▶ TASK: Can you return, word for word, the lines below from the first one through the line containing "genus: Melanerpes", giving only those lines?

▶ INPUT DATA:
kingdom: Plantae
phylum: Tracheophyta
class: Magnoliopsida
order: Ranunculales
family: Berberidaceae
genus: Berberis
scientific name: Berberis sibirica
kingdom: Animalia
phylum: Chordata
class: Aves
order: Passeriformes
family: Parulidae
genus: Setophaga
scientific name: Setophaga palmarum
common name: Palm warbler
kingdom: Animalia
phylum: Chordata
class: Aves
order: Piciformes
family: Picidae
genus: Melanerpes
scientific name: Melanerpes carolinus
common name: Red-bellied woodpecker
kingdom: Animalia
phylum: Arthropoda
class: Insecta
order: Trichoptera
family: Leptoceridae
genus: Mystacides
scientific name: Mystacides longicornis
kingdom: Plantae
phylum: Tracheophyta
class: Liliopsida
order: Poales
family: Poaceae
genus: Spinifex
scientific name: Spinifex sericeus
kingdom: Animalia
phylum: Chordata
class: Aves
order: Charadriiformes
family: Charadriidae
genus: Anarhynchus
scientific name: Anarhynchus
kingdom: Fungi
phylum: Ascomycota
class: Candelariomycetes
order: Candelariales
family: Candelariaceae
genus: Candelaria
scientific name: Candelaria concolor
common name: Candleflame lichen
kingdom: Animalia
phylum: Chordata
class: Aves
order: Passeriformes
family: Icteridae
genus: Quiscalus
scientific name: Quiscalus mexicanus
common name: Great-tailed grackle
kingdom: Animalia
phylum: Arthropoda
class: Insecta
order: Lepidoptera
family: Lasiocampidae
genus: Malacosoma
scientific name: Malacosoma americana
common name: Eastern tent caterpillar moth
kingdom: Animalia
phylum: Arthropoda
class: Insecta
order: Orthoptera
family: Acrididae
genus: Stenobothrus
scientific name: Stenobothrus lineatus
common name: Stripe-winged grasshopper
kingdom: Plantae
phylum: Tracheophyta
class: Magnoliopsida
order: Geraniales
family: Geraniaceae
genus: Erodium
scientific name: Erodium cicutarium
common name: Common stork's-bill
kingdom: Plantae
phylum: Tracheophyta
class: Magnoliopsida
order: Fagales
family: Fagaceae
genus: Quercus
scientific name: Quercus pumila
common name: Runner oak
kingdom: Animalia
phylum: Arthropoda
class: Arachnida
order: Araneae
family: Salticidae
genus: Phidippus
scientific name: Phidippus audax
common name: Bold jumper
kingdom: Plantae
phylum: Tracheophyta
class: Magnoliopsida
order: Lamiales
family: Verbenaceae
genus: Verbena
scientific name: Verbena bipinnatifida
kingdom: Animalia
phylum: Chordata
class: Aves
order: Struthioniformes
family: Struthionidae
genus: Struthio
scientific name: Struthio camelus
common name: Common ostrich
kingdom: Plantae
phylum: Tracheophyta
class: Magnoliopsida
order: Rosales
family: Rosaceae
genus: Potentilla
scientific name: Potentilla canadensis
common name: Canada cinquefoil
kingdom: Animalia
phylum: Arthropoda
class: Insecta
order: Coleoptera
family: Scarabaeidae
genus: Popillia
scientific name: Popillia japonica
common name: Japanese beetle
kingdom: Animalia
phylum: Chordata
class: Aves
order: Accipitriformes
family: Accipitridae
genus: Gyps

▶ TASK ANSWER:
kingdom: Plantae
phylum: Tracheophyta
class: Magnoliopsida
order: Ranunculales
family: Berberidaceae
genus: Berberis
scientific name: Berberis sibirica
kingdom: Animalia
phylum: Chordata
class: Aves
order: Passeriformes
family: Parulidae
genus: Setophaga
scientific name: Setophaga palmarum
common name: Palm warbler
kingdom: Animalia
phylum: Chordata
class: Aves
order: Piciformes
family: Picidae
genus: Melanerpes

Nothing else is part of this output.